* START Provided material *

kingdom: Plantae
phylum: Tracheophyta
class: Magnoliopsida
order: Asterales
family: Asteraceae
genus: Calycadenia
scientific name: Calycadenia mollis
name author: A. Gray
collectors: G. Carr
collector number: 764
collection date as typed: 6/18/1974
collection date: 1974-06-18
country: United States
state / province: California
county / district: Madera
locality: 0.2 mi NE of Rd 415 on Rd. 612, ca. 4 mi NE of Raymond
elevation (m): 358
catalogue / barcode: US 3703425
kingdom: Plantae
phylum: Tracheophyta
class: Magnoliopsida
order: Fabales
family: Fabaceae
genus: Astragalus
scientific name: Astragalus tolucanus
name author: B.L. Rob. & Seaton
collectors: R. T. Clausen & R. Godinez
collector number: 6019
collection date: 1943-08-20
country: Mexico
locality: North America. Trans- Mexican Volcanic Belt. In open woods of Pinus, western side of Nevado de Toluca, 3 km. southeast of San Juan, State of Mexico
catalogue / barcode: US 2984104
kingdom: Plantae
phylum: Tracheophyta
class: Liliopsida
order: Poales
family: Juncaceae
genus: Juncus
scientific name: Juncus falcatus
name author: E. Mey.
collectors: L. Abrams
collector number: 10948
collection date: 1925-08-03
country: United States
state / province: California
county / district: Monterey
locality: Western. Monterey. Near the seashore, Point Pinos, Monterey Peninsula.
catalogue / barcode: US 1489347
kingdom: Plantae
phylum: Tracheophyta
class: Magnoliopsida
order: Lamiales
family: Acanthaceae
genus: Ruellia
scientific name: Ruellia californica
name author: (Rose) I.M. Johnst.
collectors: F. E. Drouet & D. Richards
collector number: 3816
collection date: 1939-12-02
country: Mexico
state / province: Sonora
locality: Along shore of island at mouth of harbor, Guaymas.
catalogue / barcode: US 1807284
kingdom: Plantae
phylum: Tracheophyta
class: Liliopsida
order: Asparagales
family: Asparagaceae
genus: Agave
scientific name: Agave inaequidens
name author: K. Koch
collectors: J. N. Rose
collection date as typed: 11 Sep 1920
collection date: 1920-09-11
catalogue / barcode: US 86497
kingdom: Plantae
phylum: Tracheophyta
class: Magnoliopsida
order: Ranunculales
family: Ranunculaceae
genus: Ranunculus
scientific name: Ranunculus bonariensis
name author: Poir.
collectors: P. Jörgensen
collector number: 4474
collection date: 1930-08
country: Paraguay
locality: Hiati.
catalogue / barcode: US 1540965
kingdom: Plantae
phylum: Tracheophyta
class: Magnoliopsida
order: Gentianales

* END Provided material *

__What is required__: Copy every line of the listing above, character for character, from the first entry through the last.

__Reply__:
kingdom: Plantae
phylum: Tracheophyta
class: Magnoliopsida
order: Asterales
family: Asteraceae
genus: Calycadenia
scientific name: Calycadenia mollis
name author: A. Gray
collectors: G. Carr
collector number: 764
collection date as typed: 6/18/1974
collection date: 1974-06-18
country: United States
state / province: California
county / district: Madera
locality: 0.2 mi NE of Rd 415 on Rd. 612, ca. 4 mi NE of Raymond
elevation (m): 358
catalogue / barcode: US 3703425
kingdom: Plantae
phylum: Tracheophyta
class: Magnoliopsida
order: Fabales
family: Fabaceae
genus: Astragalus
scientific name: Astragalus tolucanus
name author: B.L. Rob. & Seaton
collectors: R. T. Clausen & R. Godinez
collector number: 6019
collection date: 1943-08-20
country: Mexico
locality: North America. Trans- Mexican Volcanic Belt. In open woods of Pinus, western side of Nevado de Toluca, 3 km. southeast of San Juan, State of Mexico
catalogue / barcode: US 2984104
kingdom: Plantae
phylum: Tracheophyta
class: Liliopsida
order: Poales
family: Juncaceae
genus: Juncus
scientific name: Juncus falcatus
name author: E. Mey.
collectors: L. Abrams
collector number: 10948
collection date: 1925-08-03
country: United States
state / province: California
county / district: Monterey
locality: Western. Monterey. Near the seashore, Point Pinos, Monterey Peninsula.
catalogue / barcode: US 1489347
kingdom: Plantae
phylum: Tracheophyta
class: Magnoliopsida
order: Lamiales
family: Acanthaceae
genus: Ruellia
scientific name: Ruellia californica
name author: (Rose) I.M. Johnst.
collectors: F. E. Drouet & D. Richards
collector number: 3816
collection date: 1939-12-02
country: Mexico
state / province: Sonora
locality: Along shore of island at mouth of harbor, Guaymas.
catalogue / barcode: US 1807284
kingdom: Plantae
phylum: Tracheophyta
class: Liliopsida
order: Asparagales
family: Asparagaceae
genus: Agave
scientific name: Agave inaequidens
name author: K. Koch
collectors: J. N. Rose
collection date as typed: 11 Sep 1920
collection date: 1920-09-11
catalogue / barcode: US 86497
kingdom: Plantae
phylum: Tracheophyta
class: Magnoliopsida
order: Ranunculales
family: Ranunculaceae
genus: Ranunculus
scientific name: Ranunculus bonariensis
name author: Poir.
collectors: P. Jörgensen
collector number: 4474
collection date: 1930-08
country: Paraguay
locality: Hiati.
catalogue / barcode: US 1540965
kingdom: Plantae
phylum: Tracheophyta
class: Magnoliopsida
order: Gentianales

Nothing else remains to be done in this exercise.